The FQDNs of visited websites are pre-processed and checked against a list of domains mapped to topics that was annotated by Google. If it is not present in that override list, the domain is classified by an ML model whose output gets filtered before the final mapping gets returned.

Pre-processing and override list (static mapping)

The Topics API for the web considers that its input is composed of FQDNs, the pre-processing that is applied, first removes any "www."prefix if present in the domain to classify, and then replaces the following characters "-", "_", ".", "+" by a whitespace. This pre-processed domain is then checked against the override list to see if its mapping is known. Otherwise, the ML model is executed to infer its topics.

The figure summarizes how the Topics API works. It depicts how at the end of an epoch, the calculation of the top topics of a user is done by considering the browsing history in that epoch and classify each visited hostnames into a topic from the taxonomy by using the static mapping and machine learning model released by Google. The figure then illustrates how a call to the Topics API by an advertiser embedded on a website determines the array of 3 topics that is returned; with some probability p, a random topic is drawn uniformly from the taxonomy, and with the opposite probability 1-p, it is picked from the top topics of the user for the corresponding epoch. It also shows that the returned array is randomly shuffled.
Overview of the Topics API for the web from [1].
Post filtering of the ML model

The ML model outputs as many confidence scores as there are topics in the corresponding taxonomy; i.e., 1 score for each topic.

As of February 2024, these scores are filtered the following way (see algorithm also):

  • the top 5 scores ordered by their confidence scores are kept
  • the sum of these 5 scores is computed and any topic with a score lower than 0.01 is discarded
  • if the "unknown" topics is still present and if its score contributes to more than 80% to the previous sum of 5 scores, then only the "unknown" topic is returned
  • if the contribution is lower, the "unknown" topic is discarded and the remaining scores are normalized by the total sum previously computed
  • any topic with a normalized score higher than 0.25 is output
  • if after all these steps, no topic was output at all, the "unknown" topic is returned
Reimplementation

My reimplementation can be found here: https://github.com/yohhaan/topics_classifier

Filtering applied to the output of the ML model of the
                            Topics API
Filtering applied to the output of the ML model of the Topics API for the web [1].

Formatting issue in the override list

Google ships with Chrome an override list, which is a mapping manually annotated by Google of domains to their corresponding topics. When a domain is being classified by the Topics API, it is checked against that list first and if not found classified by the ML model.

The override list shipped in Chrome with the 4th version of the Topics model contains 47 128 such individual mappings from domains to topics. However, it appears that 625 of them are not formatted correctly as they contain the "/" invalid character (according to the pre-processing rules applied to the input) and are flipped around that invalid character. As a result, when trying to classify the corresponding initial domain by applying the pre-processing to the input domain, no match is found in the override list. Thus, the ML model is used for the classification and different results than the manual annotations are output.
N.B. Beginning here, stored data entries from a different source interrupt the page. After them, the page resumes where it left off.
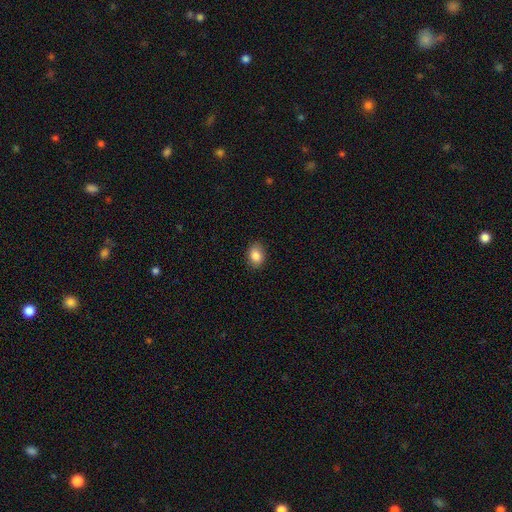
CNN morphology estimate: Q: Smooth or featured?
A: smooth (87%); runner-up: star or artifact (8%)
Q: How rounded?
A: in between (73%); runner-up: round (26%)
Q: Merging?
A: none (87%); runner-up: minor disturbance (10%)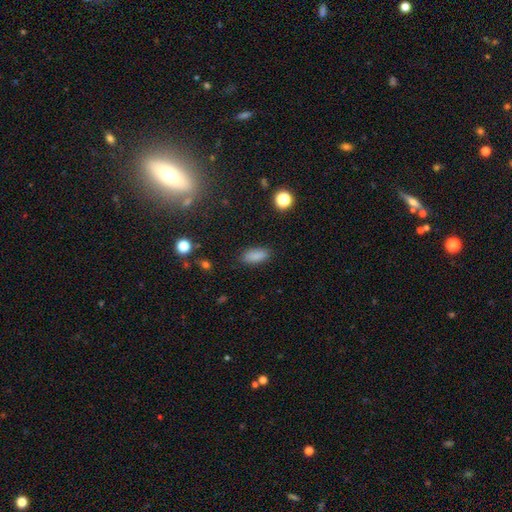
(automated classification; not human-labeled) smooth_or_featured: smooth (p=0.86) [alt: star or artifact p=0.10]
how_rounded: in between (p=0.87) [alt: cigar-shaped p=0.09]
merging: none (p=0.86) [alt: minor disturbance p=0.10]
Let's illustrate this with a few examples:

Examples of invalid domain inputs in override list v4
Input domain Pre-processed domain Chrome classification (calling the ML model) Override list entry (note the "/" invalid character)
candy-crush-soda-saga.web.app candy crush soda saga web app 183. Computer & video games
186. Casual games
1. Arts & entertainment
web app/candy crush soda saga
186. Casual games
215. Internet & telecom
subscribe.free.fr subscribe free fr 217. Internet service providers (ISPs) free fr/subscribe
217. Internet service providers (ISPs)
365. Movie & TV streaming
129. Consumer electronics
218.Phone service providers
uk.instructure.com uk instructure com 229. Colleges & universities
227. Education
instructure com/uk
230. Distance learning
234. Standardized & admissions tests
140. Software
227. Education
229. Colleges & universities

The list of 625 domains with an incorrect character is available here. You can reproduce that list following these instructions.

Bug reported here and here.